Wednesday, April 08, 2020

March goals
.1. drink 6 glasses of water everyday - need to work on this
2. keep up my exercise streak now on day 1,035
3. -try to eat 3 different freggie a day-and at least one being a veggie - need work on this
4 lose weight I now weight. 171.4
5. .no eating in the middle of the night-
6. really take this healthy journey seriously-
7. no eating in bed -
8. connect with my teams-
April goals
.1. drink 6 glasses of water everyday - did terrible at this
2. keep up my exercise streak now on day 1,003
3. -try to eat 3 different freggie a day-and at least one being a veggie - did okay on this
4 lose weight I now weight gain 2 oz. 171.4 the same as last month at least I didn't gain
5. .no eating in the middle of the night- doing great on this
6. really take this healthy journey seriously- need to do this
7. no eating in bed - need to work on this
8. connect with my teams- did good on this

Jokes :
Diet Excuses
But the doughnut was calling my name.
But it was my birthday, so I had to eat the whole cake.
I had to get the bitter taste out of my mouth from eating the so-called dish, so I had an ice cream.
If you eat something and no one sees you eat it, it has no calories.
If you drink a diet soda with a candy bar, the calories in the candy bar are canceled out by the diet soda.
If you fatten up everyone else around you, then you look thinner.
Cookie pieces contain no fat -- the process of breaking causes fat leakage.
Things licked off knives and spoons have no calories if you are in the process of preparing something. Examples are peanut butter on a knife making a sandwich and ice cream on a spoon making a sundae.
Only eat things that have been broken into pieces; that way, all the calories fall out.
Chocolate is a vegetable. How, you ask? Chocolate is derived from cacao beans. Bean = vegetable. Sugar is derived from either sugar CANE or sugar BEETS. Both are plants, which places them in the vegetable category. Thus, chocolate is a vegetable.
Cookie pieces contain no fat -- the process of breaking causes fat leakage.
Inside me there's a thin person struggling to get out, but I can usually sedate her with four or five cupcakes.
I DO NOT NEED TO EXERCISE BECAUSE MY FAVOURITE TV SHOW IS CELEBRITY FIT OR BIGGEST LOSER
ALREADY GET MY DAILY EXERCISE BY WALKING TO THE DONUT SHOP:-
I EXERCISE IN THE OFFICE BY SWIVELLING ON MY COMPUTER CHAIR, TYPING AND CLICKING MY MOUSE:

A man walks into the front door of a bar.
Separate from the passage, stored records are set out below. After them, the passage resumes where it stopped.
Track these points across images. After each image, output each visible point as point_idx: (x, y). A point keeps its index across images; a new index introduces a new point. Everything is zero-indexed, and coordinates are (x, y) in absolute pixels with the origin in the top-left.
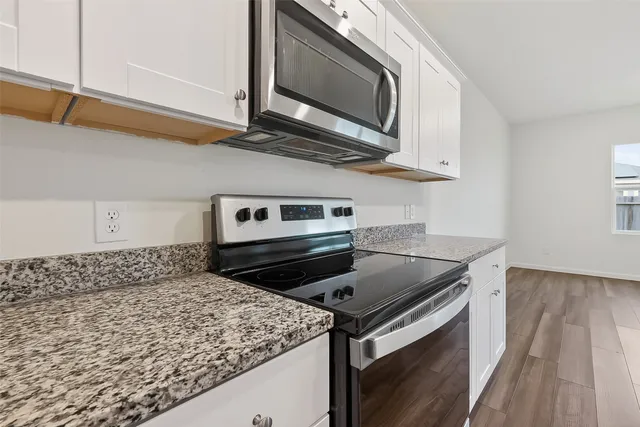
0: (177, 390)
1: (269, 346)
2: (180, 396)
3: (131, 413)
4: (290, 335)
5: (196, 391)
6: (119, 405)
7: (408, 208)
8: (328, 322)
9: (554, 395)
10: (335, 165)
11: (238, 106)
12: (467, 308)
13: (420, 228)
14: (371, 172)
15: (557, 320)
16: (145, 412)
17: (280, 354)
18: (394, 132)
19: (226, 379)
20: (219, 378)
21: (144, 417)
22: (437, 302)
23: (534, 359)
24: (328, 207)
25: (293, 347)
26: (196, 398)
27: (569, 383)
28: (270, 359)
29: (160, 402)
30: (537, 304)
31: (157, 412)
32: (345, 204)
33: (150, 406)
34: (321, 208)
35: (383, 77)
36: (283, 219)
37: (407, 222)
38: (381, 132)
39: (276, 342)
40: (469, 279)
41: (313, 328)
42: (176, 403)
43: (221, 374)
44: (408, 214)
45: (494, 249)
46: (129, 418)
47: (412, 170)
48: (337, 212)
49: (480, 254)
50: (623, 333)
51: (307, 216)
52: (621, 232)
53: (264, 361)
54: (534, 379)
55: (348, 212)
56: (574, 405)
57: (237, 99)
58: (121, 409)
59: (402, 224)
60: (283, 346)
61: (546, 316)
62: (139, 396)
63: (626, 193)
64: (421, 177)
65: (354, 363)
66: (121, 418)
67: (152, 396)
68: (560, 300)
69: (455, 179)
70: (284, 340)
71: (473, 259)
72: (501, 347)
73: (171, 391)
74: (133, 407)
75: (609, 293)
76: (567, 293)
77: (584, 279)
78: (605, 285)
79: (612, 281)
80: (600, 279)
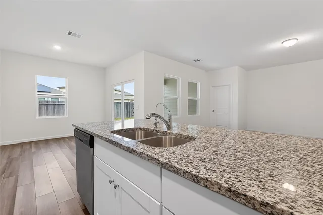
63: (47, 99)
75: (34, 150)
76: (9, 157)
77: (21, 145)
78: (33, 144)
79: (36, 143)
80: (30, 143)
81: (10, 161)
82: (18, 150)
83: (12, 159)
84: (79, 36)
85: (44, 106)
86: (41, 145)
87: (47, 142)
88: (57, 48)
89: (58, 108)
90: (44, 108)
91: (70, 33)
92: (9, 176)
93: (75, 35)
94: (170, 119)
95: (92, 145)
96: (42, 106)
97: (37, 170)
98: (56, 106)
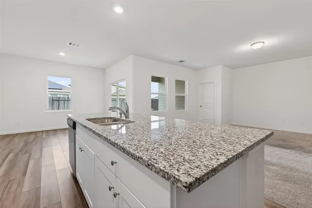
61: (10, 155)
75: (44, 136)
76: (25, 141)
77: (36, 133)
78: (44, 133)
79: (47, 131)
80: (42, 131)
81: (26, 144)
82: (33, 136)
83: (28, 142)
84: (78, 46)
85: (56, 101)
86: (50, 133)
87: (55, 130)
88: (62, 54)
89: (68, 104)
90: (56, 103)
91: (70, 44)
92: (25, 154)
93: (74, 45)
96: (54, 101)
97: (45, 150)
98: (66, 101)
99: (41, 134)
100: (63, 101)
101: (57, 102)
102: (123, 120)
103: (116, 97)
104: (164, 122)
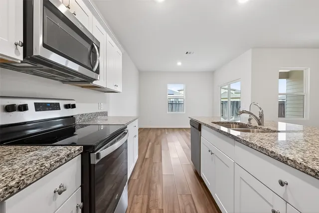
0: (27, 180)
1: (60, 160)
2: (29, 182)
3: (10, 190)
4: (68, 155)
5: (34, 180)
6: (6, 188)
7: (99, 104)
8: (81, 150)
9: (152, 168)
10: (63, 82)
11: (17, 49)
12: (127, 141)
13: (105, 114)
14: (83, 87)
15: (153, 144)
16: (16, 190)
17: (65, 163)
18: (97, 72)
19: (45, 174)
20: (43, 174)
21: (15, 192)
22: (118, 139)
23: (147, 158)
24: (62, 104)
25: (69, 160)
26: (34, 183)
27: (156, 163)
28: (61, 165)
29: (21, 185)
30: (148, 140)
31: (20, 190)
32: (72, 103)
33: (17, 187)
34: (58, 104)
35: (93, 47)
36: (36, 110)
37: (100, 111)
38: (92, 71)
39: (63, 158)
40: (127, 131)
41: (76, 152)
42: (27, 185)
43: (44, 172)
44: (100, 107)
45: (135, 120)
46: (9, 192)
47: (103, 88)
48: (67, 106)
49: (130, 122)
50: (169, 144)
51: (50, 109)
52: (169, 113)
53: (59, 166)
54: (147, 165)
55: (74, 106)
56: (157, 169)
57: (16, 45)
58: (6, 189)
59: (97, 111)
60: (65, 160)
61: (150, 143)
62: (13, 183)
63: (171, 100)
64: (105, 91)
65: (92, 162)
66: (6, 193)
67: (18, 183)
68: (154, 137)
69: (120, 92)
70: (66, 157)
71: (128, 124)
72: (136, 157)
73: (25, 180)
74: (11, 188)
78: (166, 130)
81: (157, 137)
82: (159, 132)
86: (175, 130)
87: (173, 129)
88: (179, 64)
89: (178, 107)
90: (170, 106)
91: (187, 53)
92: (158, 144)
93: (190, 53)
94: (261, 116)
95: (200, 129)
98: (177, 105)
99: (164, 130)
100: (175, 105)
101: (174, 105)
102: (256, 127)
103: (227, 100)
104: (302, 134)
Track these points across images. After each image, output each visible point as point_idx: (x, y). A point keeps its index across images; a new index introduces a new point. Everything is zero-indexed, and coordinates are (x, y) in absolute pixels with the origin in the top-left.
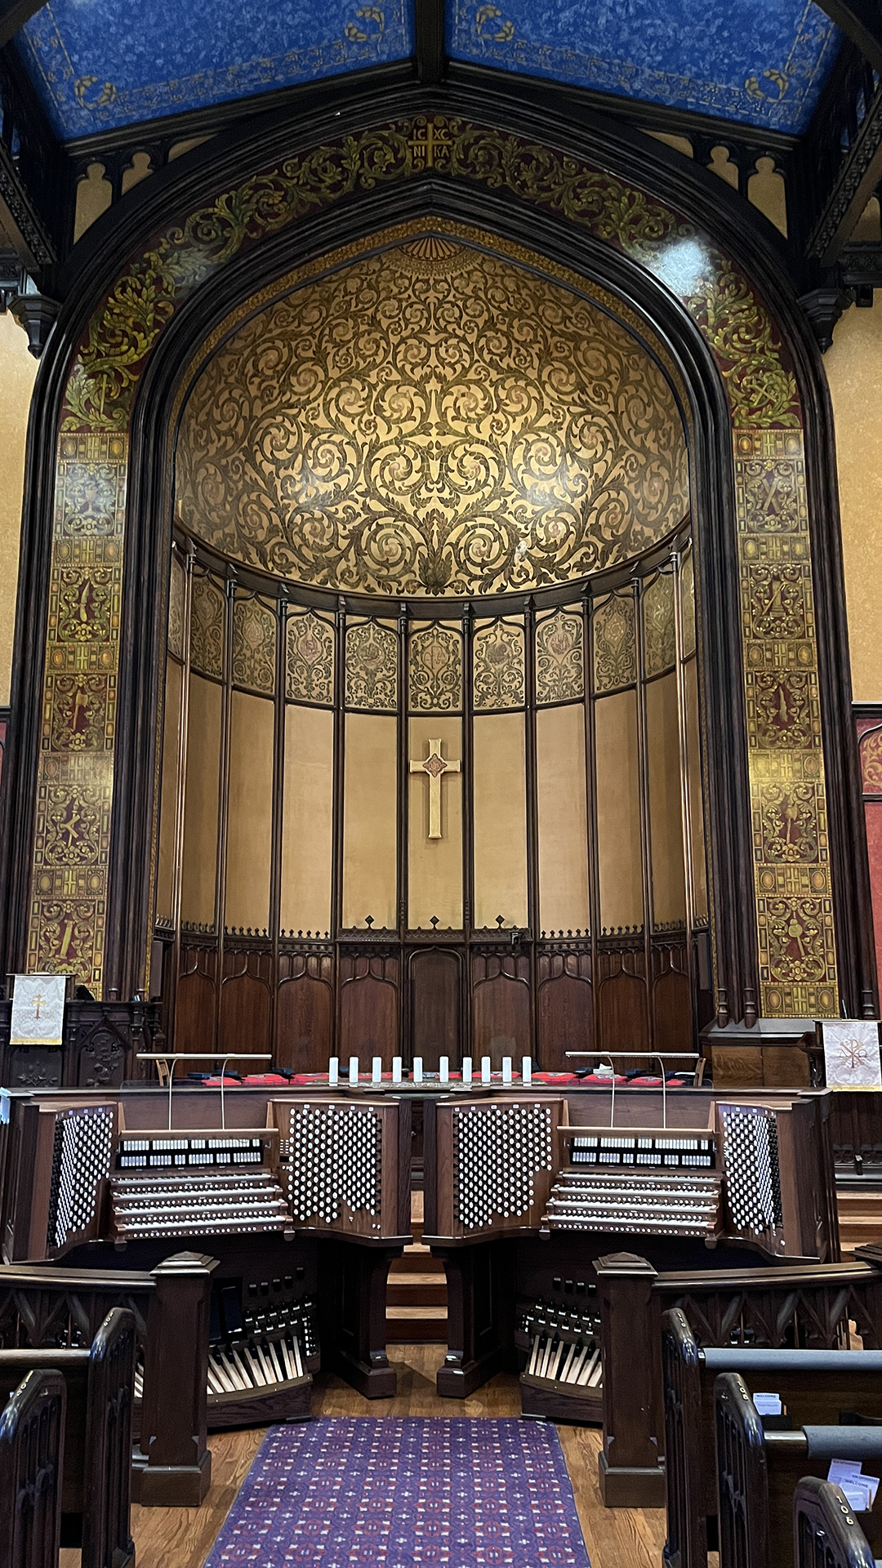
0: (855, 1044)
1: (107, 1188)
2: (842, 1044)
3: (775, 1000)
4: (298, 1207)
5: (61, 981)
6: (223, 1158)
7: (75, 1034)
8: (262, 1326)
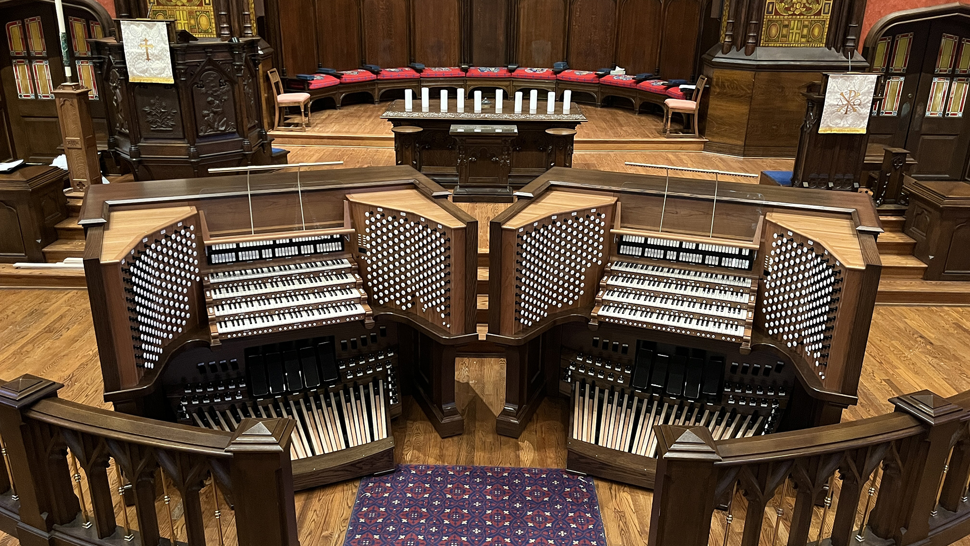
0: (853, 94)
1: (201, 288)
2: (842, 94)
3: (774, 31)
4: (377, 293)
5: (163, 27)
6: (307, 250)
7: (185, 74)
8: (354, 371)
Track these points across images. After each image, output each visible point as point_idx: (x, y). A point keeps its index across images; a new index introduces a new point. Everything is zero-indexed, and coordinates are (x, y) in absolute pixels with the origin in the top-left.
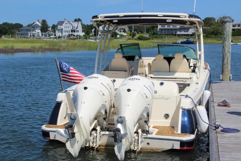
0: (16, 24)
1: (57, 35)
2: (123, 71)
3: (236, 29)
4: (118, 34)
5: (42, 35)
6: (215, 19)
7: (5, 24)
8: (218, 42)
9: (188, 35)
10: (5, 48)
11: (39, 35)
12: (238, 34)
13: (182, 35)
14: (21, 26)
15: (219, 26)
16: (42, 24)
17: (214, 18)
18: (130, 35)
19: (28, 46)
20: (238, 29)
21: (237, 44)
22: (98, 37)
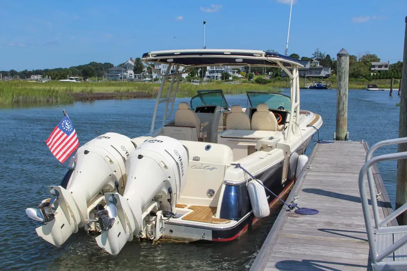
0: (106, 63)
1: (154, 77)
2: (190, 127)
3: (382, 71)
4: (230, 76)
5: (135, 76)
6: (356, 57)
7: (92, 64)
8: (358, 86)
9: (320, 78)
10: (83, 92)
11: (132, 77)
12: (385, 77)
13: (313, 77)
14: (112, 66)
15: (360, 67)
16: (135, 63)
17: (354, 56)
18: (246, 77)
19: (111, 89)
20: (386, 71)
21: (384, 90)
22: (205, 79)
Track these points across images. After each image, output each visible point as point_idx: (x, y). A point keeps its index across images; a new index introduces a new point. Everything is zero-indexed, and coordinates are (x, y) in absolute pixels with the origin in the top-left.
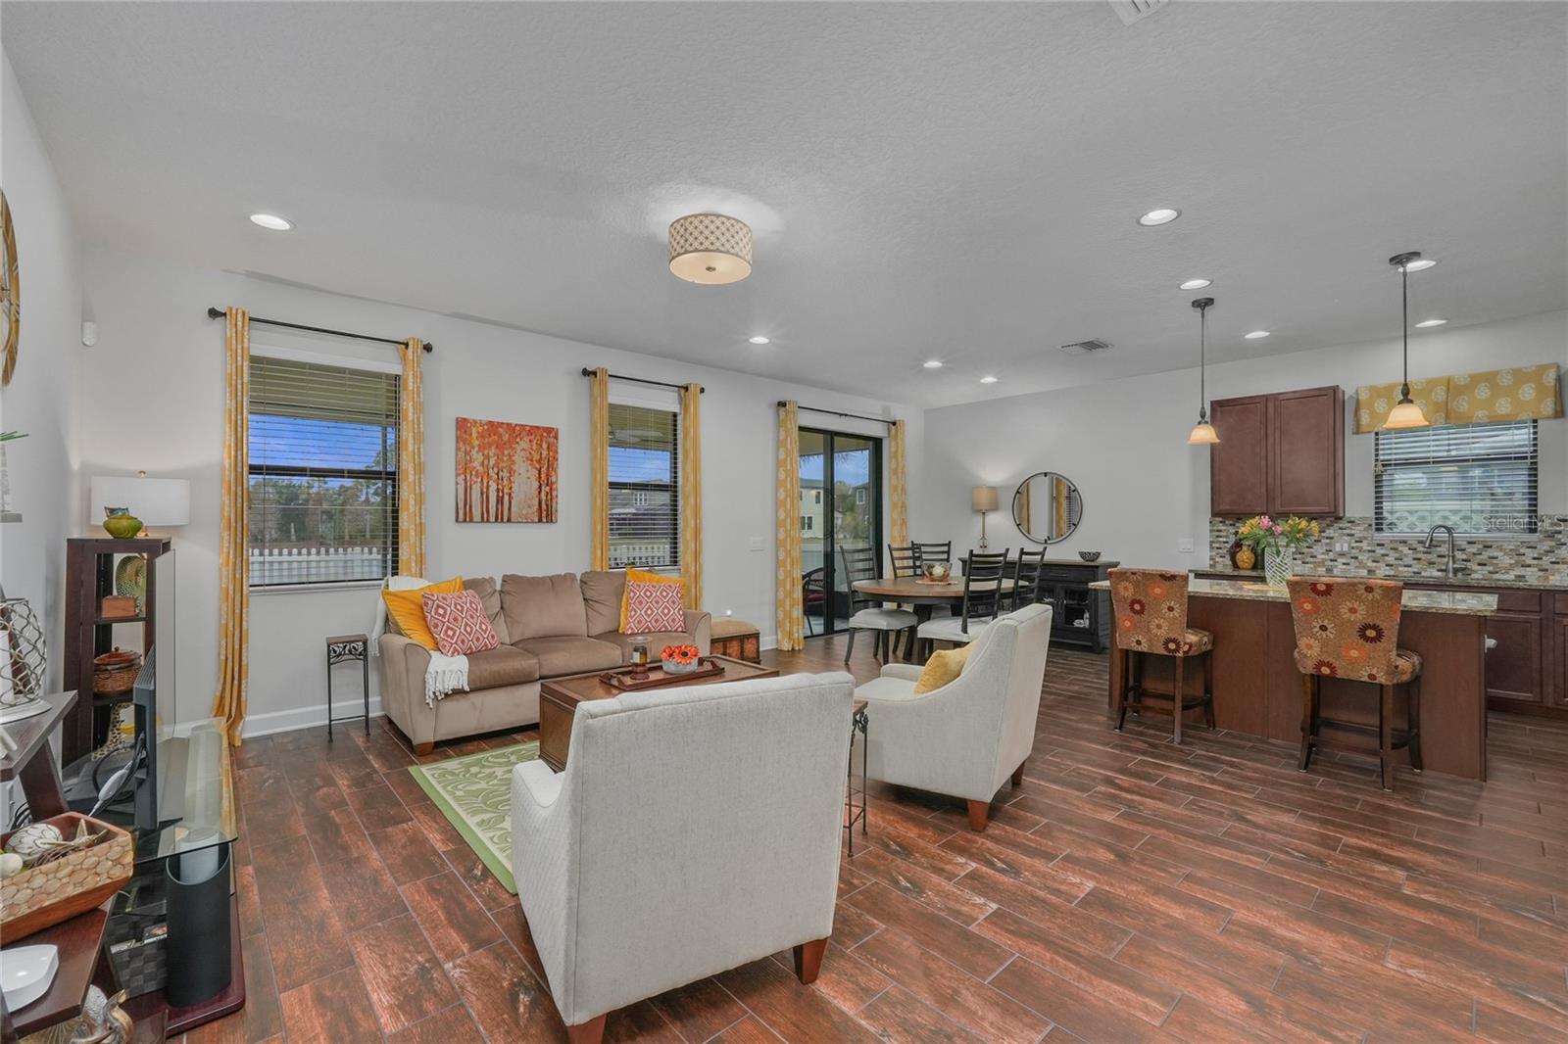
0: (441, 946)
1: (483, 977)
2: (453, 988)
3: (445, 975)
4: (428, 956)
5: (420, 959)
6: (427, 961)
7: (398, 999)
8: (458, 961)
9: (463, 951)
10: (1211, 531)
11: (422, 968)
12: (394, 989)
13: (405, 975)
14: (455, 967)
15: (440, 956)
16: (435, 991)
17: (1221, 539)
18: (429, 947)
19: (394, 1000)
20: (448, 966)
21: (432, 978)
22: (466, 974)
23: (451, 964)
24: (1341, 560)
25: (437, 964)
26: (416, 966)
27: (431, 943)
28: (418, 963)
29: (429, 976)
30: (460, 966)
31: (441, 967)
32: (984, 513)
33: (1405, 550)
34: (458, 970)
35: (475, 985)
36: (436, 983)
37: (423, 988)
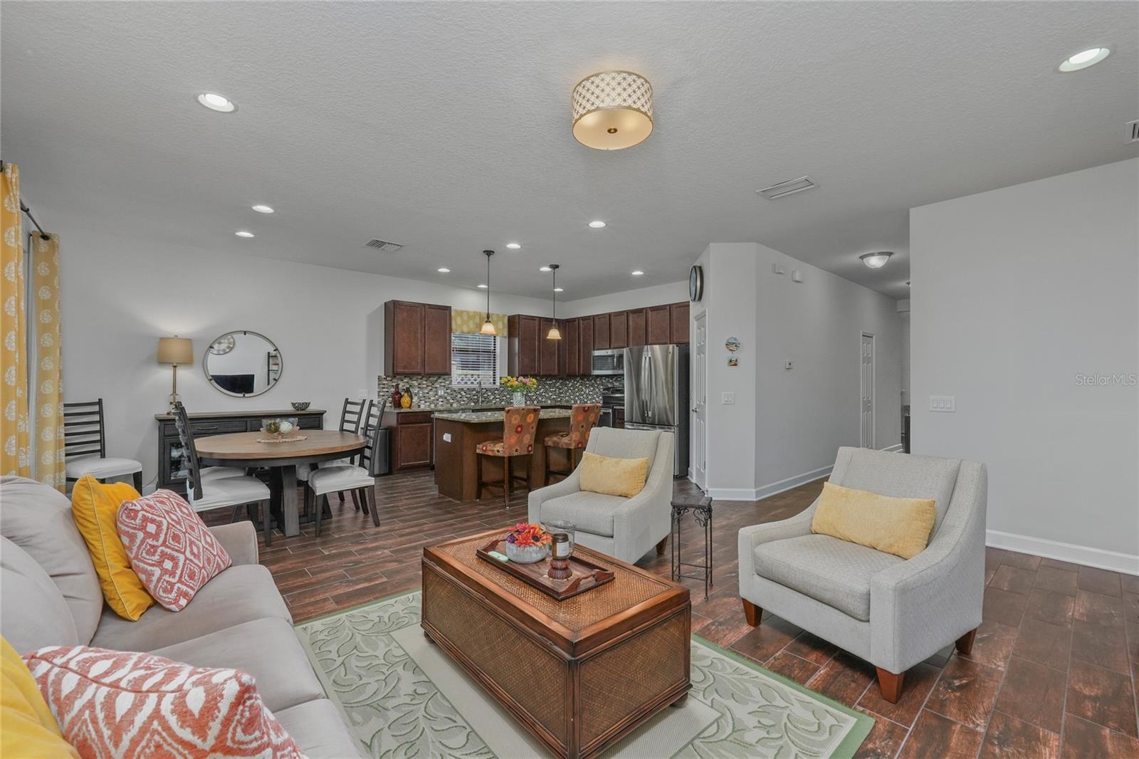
0: (973, 743)
1: (966, 707)
2: (992, 718)
3: (990, 727)
4: (990, 747)
5: (997, 751)
6: (993, 744)
7: (1036, 744)
8: (971, 726)
9: (961, 727)
10: (379, 384)
11: (1001, 745)
12: (1035, 752)
13: (1018, 751)
14: (978, 725)
15: (980, 739)
16: (1005, 726)
17: (384, 390)
18: (982, 751)
19: (1040, 747)
20: (981, 729)
21: (1001, 733)
22: (975, 717)
23: (978, 729)
24: (441, 400)
25: (988, 738)
26: (1005, 749)
27: (979, 752)
28: (1001, 749)
29: (1001, 736)
30: (974, 722)
31: (987, 733)
32: (175, 367)
33: (463, 393)
34: (978, 722)
35: (976, 708)
36: (1000, 729)
37: (1012, 735)
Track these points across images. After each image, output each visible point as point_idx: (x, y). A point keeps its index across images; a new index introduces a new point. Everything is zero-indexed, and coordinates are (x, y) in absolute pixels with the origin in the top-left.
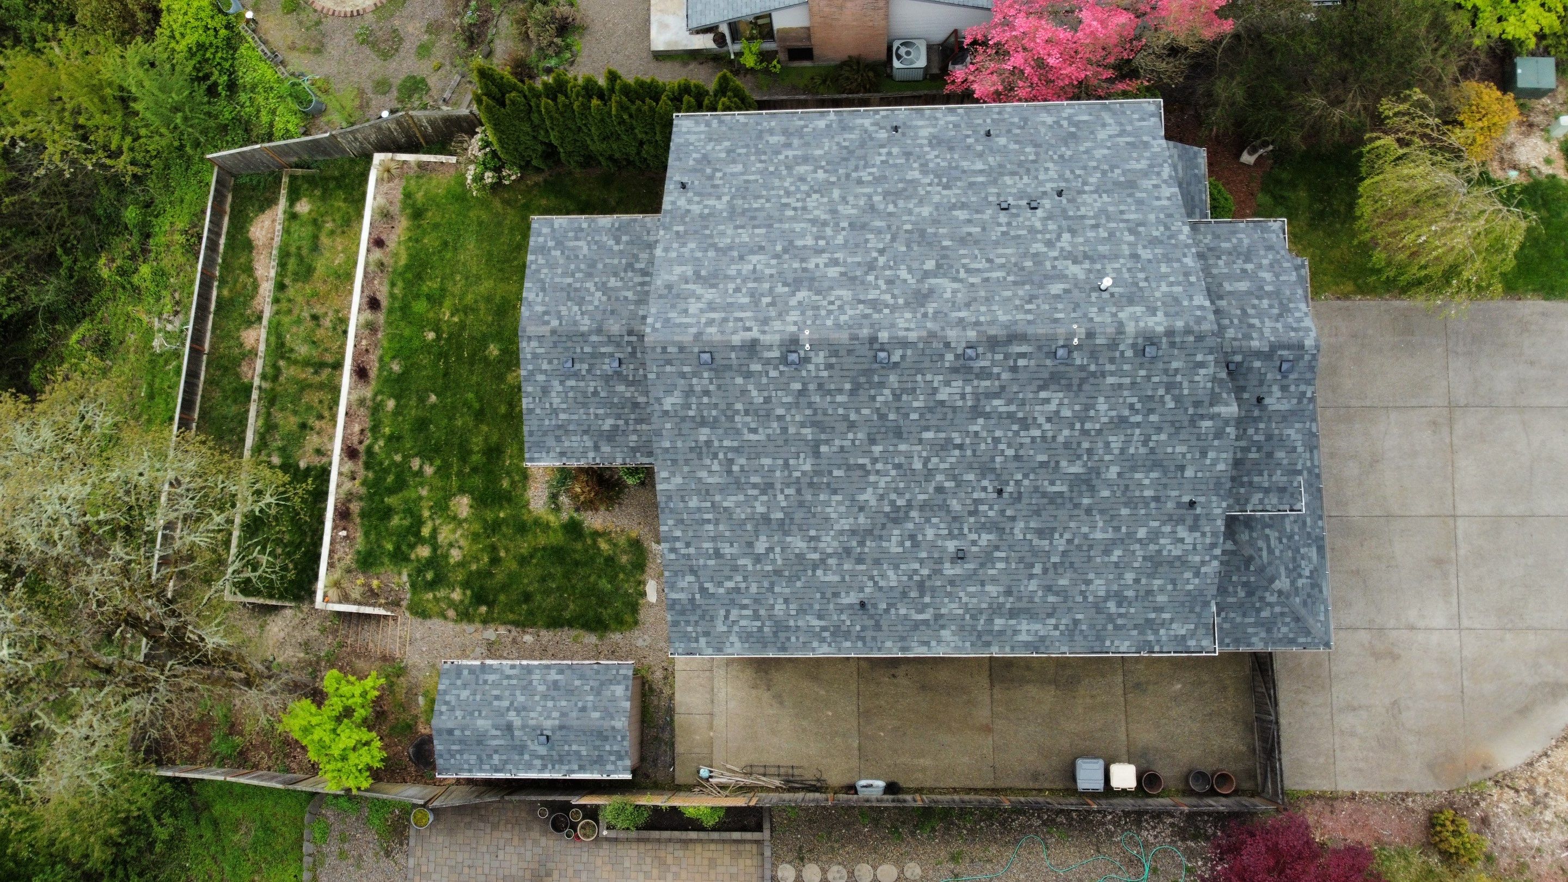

He is obviously drunk, and staggers up to the bar, seats himself on a stool and, with a belch, asks the bartender for a drink. The bartender politely informs the man that it appears that he has already had plenty to drink, he could not be served additional liquor at this bar, and could a cab be called for him? The drunk is briefly surprised, then softly scoffs, grumbles, climbs down off the bar stool and staggers out the front door. A few minutes later, the same drunk stumbles in the SIDE door of the bar. He wobbles up to the bar and hollers for a drink. The bartender comes over and, still politely - but more firmly, refuses service to the man due to his inebriation, and again offers to call a cab. The drunk looks at the bartender for a moment angrily, curses, and shows himself out the side door, all the while grumbling and shaking his head. A few minutes later, the same drunk bursts in through the back door of the bar. He plops himself up on a bar stool, gathers his wits and belligerently orders a drink. The bartender comes over and emphatically reminds the man that he is clearly drunk, will be served no drinks, and either a cab or the police will be called immediately. The surprised drunk looks at the bartender, and in hopeless anguish, cries "Man! How many bars do you work at?"